GOAL
Repeat the material below from the line with "collectors: G. Davidse & J. S. Miller" to the line with "elevation (m): 130". Include both of those lines and change nothing.

··· DATA TO USE

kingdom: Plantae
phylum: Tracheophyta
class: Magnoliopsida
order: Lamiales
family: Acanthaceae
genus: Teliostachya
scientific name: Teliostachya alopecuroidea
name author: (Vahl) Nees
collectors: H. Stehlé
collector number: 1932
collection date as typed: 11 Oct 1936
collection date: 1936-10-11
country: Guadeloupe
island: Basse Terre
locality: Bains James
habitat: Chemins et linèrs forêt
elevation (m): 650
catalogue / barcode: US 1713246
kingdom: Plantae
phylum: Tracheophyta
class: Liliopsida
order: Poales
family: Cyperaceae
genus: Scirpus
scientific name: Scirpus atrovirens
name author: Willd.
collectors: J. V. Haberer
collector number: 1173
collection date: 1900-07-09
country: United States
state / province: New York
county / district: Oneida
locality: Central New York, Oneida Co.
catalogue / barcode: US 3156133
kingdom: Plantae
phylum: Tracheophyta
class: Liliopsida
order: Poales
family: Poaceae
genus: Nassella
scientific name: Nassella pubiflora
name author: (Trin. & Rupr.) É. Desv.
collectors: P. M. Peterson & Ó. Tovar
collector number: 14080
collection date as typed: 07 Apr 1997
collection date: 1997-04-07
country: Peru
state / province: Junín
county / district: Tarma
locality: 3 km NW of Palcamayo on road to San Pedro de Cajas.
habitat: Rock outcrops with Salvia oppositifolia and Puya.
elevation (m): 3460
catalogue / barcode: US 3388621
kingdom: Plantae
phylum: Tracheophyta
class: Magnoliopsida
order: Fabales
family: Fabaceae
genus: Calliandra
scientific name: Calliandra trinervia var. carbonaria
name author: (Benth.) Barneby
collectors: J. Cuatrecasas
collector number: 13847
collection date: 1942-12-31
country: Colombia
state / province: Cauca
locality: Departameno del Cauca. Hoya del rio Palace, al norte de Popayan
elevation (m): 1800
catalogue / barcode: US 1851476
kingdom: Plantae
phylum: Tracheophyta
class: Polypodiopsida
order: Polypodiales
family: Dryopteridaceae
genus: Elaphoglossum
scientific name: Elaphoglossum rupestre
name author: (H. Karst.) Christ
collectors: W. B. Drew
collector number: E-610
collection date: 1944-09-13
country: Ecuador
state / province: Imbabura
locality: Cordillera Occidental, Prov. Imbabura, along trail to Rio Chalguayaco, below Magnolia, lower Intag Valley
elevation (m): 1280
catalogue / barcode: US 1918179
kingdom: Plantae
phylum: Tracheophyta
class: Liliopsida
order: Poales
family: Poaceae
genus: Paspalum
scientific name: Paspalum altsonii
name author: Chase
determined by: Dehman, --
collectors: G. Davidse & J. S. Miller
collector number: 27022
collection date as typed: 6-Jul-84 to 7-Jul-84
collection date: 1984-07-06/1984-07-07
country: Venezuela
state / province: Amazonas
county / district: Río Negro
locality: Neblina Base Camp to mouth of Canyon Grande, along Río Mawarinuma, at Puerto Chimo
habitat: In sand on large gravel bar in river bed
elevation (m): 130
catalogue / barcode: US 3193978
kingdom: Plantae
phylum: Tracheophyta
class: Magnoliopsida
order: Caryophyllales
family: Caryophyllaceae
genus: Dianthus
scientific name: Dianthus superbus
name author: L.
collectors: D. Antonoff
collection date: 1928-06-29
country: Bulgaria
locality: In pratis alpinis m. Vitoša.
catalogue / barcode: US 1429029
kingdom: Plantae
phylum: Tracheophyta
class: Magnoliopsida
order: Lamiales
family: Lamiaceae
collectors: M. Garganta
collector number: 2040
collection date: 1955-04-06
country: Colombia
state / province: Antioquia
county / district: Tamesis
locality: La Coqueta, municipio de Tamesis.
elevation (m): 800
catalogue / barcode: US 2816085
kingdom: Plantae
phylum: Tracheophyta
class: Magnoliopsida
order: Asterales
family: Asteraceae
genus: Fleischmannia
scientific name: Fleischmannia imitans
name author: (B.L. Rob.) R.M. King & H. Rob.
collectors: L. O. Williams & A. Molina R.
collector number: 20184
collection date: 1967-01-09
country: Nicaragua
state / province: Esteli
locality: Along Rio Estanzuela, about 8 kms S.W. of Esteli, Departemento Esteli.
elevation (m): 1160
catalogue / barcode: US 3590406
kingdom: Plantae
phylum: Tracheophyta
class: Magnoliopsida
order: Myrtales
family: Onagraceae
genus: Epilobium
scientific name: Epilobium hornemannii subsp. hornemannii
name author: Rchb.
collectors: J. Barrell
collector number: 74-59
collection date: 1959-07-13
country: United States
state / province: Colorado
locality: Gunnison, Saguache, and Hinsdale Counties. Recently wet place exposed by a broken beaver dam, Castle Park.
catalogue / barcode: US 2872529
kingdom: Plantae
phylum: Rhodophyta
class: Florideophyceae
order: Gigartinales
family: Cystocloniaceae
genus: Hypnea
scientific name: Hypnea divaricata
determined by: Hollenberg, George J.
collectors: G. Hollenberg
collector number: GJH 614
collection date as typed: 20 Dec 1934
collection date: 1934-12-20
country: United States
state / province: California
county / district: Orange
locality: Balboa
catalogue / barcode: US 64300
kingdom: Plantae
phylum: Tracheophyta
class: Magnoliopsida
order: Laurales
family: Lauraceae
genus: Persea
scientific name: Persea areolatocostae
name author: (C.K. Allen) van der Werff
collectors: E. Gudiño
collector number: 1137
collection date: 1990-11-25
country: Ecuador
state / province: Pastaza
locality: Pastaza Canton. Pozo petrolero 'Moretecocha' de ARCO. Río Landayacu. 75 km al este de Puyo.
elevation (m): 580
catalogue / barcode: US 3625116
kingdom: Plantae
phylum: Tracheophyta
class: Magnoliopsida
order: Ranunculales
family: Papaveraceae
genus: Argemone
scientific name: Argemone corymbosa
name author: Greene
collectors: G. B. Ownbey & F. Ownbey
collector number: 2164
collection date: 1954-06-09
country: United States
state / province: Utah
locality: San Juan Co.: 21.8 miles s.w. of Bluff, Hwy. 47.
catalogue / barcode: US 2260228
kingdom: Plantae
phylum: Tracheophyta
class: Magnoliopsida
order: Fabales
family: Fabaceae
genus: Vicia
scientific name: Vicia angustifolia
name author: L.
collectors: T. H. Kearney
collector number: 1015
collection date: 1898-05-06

······

SOLVED PROBLEM
collectors: G. Davidse & J. S. Miller
collector number: 27022
collection date as typed: 6-Jul-84 to 7-Jul-84
collection date: 1984-07-06/1984-07-07
country: Venezuela
state / province: Amazonas
county / district: Río Negro
locality: Neblina Base Camp to mouth of Canyon Grande, along Río Mawarinuma, at Puerto Chimo
habitat: In sand on large gravel bar in river bed
elevation (m): 130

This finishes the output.